* **REQUEST**
Scan the entries for lines with the word "fält", then copy those lines.
*** DATASET EXTRACT
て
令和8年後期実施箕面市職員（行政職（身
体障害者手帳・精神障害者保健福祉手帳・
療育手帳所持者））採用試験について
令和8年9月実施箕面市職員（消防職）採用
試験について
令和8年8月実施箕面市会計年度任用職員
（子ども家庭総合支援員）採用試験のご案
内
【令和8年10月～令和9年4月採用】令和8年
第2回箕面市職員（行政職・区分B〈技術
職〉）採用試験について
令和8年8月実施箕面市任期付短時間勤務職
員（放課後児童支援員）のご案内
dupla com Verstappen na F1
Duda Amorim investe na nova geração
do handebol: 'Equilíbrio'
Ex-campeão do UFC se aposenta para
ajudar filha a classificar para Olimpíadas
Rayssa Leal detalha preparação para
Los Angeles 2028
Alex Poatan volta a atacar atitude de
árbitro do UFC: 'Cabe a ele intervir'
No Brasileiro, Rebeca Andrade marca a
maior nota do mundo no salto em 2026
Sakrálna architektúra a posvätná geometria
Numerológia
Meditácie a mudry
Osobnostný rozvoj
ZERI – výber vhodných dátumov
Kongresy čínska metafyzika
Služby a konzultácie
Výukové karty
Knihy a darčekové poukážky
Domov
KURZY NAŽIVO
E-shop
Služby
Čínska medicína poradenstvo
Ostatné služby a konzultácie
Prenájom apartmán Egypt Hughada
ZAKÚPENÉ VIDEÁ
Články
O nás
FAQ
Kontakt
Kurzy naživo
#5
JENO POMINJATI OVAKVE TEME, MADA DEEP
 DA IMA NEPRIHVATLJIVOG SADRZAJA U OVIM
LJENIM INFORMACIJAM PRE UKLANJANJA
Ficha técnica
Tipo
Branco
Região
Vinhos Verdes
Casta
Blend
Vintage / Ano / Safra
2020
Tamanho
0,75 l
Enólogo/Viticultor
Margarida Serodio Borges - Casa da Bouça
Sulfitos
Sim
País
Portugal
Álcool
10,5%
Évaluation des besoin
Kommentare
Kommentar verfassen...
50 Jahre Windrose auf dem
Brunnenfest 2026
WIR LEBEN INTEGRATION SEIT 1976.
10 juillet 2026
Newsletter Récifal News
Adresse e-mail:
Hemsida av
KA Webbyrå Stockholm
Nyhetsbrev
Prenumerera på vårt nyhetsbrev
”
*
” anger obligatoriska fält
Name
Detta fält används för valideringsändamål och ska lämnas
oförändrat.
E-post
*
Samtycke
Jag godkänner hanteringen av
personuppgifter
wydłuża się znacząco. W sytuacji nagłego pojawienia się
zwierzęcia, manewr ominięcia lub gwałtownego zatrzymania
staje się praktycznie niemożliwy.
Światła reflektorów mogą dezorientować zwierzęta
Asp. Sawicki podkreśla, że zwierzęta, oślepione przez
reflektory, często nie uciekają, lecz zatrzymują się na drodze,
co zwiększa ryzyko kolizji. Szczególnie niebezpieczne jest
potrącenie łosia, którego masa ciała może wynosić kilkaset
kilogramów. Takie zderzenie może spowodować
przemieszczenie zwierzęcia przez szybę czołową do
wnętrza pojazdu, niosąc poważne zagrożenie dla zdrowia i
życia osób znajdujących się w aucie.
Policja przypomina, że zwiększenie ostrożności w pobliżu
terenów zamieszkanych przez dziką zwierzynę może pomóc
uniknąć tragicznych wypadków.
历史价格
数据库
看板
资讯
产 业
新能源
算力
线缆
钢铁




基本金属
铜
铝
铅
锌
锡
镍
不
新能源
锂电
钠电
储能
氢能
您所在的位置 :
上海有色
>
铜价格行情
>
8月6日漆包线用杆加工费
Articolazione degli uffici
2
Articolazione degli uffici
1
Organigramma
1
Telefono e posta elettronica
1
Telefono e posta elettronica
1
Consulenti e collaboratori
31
******
* **REPLY TO THE TASK**
” anger obligatoriska fält
Detta fält används för valideringsändamål och ska lämnas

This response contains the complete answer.